Почему, по какой причине? Сказать по правде, это и сейчас по-прежнему остаётся для меня загадкой.
Так что, сидя здесь и разбирая записи в дневниках моих матерей, я продолжаю размышлять над тем, как я сама оказалась здесь и каким образом мне посчастливилось найти такую подругу, как моя кузина Белоснежка. Просто не представляю, как я пережила бы без неё любое из сделанных мной потрясающих открытий. Без неё у меня не хватило бы отваги увидеть моих матерей такими, как они есть.
Снежка была для меня образцом и примером, когда я наблюдала за тем, как она умеет держать себя на расстоянии от своей зловредной матери. Матери, полной горя и отчаяния из-за своего былого обращения с дочерью. Матери, постоянно вымаливающей у своей дочери прощения. Снежку тяготила обязанность облегчить положение своей матери, кающейся за свои прошлые грехи. Я же тяжело переживала вероломство моих собственных матерей.
Найти друг друга было большой удачей и для меня, и для Снежки тоже. Я почувствовала себя намного сильнее и увереннее, когда у меня появилась она, и мы вместе взялись за поиски правды о моём прошлом и о прошлом моих матерей.

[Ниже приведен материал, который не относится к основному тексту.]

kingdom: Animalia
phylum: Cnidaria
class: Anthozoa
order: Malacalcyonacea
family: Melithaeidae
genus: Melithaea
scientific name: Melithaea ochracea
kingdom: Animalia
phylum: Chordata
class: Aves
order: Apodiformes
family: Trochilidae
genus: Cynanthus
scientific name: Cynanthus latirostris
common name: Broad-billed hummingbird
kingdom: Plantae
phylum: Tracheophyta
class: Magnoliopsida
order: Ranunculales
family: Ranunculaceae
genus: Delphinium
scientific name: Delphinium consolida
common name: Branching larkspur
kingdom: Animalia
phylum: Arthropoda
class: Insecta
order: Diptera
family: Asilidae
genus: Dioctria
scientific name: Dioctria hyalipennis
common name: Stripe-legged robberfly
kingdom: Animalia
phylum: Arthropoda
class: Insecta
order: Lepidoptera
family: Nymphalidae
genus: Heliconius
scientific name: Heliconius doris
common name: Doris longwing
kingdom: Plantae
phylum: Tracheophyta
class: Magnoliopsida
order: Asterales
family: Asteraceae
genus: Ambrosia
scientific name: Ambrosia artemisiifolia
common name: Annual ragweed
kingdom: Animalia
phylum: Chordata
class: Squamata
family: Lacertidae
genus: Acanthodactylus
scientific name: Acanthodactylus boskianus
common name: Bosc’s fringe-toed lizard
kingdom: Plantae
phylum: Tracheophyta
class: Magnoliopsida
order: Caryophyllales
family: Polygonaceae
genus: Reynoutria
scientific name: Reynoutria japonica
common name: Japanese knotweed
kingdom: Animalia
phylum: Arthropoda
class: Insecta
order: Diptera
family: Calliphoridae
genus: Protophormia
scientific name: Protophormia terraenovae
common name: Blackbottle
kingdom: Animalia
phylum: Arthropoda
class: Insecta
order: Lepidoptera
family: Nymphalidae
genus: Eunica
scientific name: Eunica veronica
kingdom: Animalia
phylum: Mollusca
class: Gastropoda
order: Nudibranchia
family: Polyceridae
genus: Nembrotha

Таким образом, эта история настолько же моя, как и история Люсинды, Руби и Марты. Потому что все мы – единое целое. Потому что наши судьбы сшиты тонкой серебряной нитью, сплетены воедино, скреплены кровью, магией и опасной, всеохватывающей любовью.
Я сижу здесь, в доме моих матерей, и размышляю над тем, что мне делать дальше. Оставить моих матерей в непробудном сне, чтобы наказать их таким образом за совершённые преступления? Или, как говорится, спустить их с поводка и натравить на многие королевства, позволив им погубить новые жизни, – во имя любви, разумеется?
Я спрашиваю себя об этом, хотя уже знаю, каким будет ответ. Я с мучительной ясностью понимаю, что сама несу ответственность за все бесчестные, грязные дела моих матерей. И покончить с этим можно только одним способом. Я знаю, каким именно.
А теперь мне остаётся лишь набраться смелости и заставить себя приняться за работу.